The purpose of the study was to produce schwertmannite (ideally Fe8O8(OH)6(SO4)) and jarosite ((K, NH4, H3O)Fe3(SO4)2 (OH)6) through bacterial iron oxidation and use these Fe(III)-hydroxysulfates as electron acceptors for sulfate-reducing microorganisms. Iron-oxidizing microorganisms were used to oxidize soluble Fe(II) to Fe(III) at pH 2, resulting in precipitation of schwertmannite and jarosite.
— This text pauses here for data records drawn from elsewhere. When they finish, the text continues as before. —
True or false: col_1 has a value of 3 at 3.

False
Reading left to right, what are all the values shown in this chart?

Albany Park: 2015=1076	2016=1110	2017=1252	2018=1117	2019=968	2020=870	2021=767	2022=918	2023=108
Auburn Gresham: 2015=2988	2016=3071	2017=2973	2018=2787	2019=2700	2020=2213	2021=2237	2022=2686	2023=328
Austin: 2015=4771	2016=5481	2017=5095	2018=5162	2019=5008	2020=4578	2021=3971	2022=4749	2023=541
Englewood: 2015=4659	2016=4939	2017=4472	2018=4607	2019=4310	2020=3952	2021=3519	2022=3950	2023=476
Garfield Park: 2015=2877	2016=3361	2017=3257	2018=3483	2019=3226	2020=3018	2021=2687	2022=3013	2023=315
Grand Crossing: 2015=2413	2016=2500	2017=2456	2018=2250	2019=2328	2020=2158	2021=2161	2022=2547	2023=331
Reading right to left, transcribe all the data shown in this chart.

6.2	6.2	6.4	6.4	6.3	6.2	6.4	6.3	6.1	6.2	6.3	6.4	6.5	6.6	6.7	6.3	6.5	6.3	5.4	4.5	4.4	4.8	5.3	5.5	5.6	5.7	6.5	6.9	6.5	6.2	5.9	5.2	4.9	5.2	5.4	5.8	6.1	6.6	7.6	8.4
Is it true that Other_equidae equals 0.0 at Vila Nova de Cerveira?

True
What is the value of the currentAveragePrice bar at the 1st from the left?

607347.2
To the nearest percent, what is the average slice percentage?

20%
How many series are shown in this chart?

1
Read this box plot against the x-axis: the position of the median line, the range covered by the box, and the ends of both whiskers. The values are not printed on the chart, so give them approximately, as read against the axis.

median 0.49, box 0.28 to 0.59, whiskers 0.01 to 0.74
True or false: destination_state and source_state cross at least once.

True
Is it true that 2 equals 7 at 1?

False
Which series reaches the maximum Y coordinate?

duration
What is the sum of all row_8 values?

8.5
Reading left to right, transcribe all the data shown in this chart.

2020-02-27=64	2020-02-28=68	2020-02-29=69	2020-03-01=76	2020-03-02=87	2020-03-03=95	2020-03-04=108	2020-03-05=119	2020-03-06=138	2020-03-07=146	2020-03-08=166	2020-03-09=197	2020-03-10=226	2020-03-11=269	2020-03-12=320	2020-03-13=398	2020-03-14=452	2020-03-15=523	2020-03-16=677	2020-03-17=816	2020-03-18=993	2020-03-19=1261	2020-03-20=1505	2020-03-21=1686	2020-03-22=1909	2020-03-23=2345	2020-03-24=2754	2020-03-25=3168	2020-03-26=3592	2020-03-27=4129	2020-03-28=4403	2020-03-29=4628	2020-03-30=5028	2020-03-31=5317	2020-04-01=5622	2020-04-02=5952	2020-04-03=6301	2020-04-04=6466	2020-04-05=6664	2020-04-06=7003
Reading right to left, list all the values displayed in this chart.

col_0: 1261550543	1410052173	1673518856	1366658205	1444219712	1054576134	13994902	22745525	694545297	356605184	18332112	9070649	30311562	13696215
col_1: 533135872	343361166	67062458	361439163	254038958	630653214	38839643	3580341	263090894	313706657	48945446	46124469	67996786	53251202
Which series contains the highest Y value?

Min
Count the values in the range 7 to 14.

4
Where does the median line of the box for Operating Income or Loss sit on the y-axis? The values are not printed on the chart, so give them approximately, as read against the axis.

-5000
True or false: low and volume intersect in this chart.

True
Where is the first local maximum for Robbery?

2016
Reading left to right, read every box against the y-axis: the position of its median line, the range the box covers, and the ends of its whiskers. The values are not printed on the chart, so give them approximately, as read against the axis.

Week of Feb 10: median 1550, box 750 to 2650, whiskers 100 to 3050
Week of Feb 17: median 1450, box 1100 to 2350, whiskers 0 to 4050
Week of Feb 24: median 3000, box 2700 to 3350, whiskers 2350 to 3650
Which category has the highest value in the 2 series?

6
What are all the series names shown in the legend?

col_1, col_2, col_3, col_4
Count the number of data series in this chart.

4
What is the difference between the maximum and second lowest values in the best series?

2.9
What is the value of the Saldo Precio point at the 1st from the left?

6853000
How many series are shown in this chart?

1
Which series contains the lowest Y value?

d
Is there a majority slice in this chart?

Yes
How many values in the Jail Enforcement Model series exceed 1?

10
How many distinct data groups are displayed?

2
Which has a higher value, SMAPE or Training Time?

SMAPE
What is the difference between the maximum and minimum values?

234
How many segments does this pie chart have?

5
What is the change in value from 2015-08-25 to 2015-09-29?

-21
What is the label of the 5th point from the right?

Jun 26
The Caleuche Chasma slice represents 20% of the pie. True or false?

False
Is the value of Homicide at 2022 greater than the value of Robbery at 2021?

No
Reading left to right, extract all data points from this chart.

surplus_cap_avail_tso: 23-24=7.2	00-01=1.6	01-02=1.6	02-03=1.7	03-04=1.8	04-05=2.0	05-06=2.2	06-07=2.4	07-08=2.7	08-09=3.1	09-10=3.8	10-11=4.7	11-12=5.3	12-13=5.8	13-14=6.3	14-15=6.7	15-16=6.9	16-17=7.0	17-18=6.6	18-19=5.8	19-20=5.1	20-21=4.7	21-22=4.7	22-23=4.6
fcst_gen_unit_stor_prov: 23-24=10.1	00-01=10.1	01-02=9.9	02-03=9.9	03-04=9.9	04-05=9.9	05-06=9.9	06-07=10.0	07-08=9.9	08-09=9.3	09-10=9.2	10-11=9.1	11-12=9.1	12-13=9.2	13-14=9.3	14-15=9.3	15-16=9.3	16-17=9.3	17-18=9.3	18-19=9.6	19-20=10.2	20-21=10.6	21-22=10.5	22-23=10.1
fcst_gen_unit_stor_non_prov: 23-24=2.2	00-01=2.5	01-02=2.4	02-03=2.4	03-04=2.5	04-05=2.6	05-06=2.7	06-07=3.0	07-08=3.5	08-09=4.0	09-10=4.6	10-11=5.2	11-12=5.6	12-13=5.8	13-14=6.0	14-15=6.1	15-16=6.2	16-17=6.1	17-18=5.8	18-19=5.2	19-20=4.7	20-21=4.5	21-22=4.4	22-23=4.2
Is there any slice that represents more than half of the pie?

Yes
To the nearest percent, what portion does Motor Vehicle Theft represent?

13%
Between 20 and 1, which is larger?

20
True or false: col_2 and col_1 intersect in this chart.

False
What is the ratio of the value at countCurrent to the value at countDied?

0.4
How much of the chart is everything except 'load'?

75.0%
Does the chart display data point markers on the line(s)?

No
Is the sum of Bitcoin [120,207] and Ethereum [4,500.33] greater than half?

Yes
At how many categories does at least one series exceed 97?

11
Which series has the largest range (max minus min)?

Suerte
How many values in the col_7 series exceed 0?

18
The precipitates were used as solid-phase electron acceptors for sulfate-reducing bacteria with lactate as the electron donor under mesophilic (22C) and thermophilic (45 and 60C) anaerobic conditions. Gypsum (CaSO42H2O) was also used as a reference electron acceptor because it is moderately soluble and previous studies had shown that the sulfate entity was reduced to sulfide by sulfate-reducing bacteria. The formation of greigite (Fe3S4) from schwertmannite was verified with X-ray diffraction after 2 weeks of incubation in the 60C sulfate-reducing culture. Greigite was also identified in solids from media that had gypsum and jarosite as the sole sulfate source but was much less abundant. In all cases, the relative amount and crystallinity of greigite increased with the incubation temperature. The results showed that Fe(III)-hydroxysulfates are not biologically stable and can be reduced to Fe-sulfides under anoxic conditions. The cycling of Fe between oxidized and reduced solid phases may also involve solubilization or immobilization of potentially toxic metals or other ions if they are associated with precipitates through sorption or solid solution.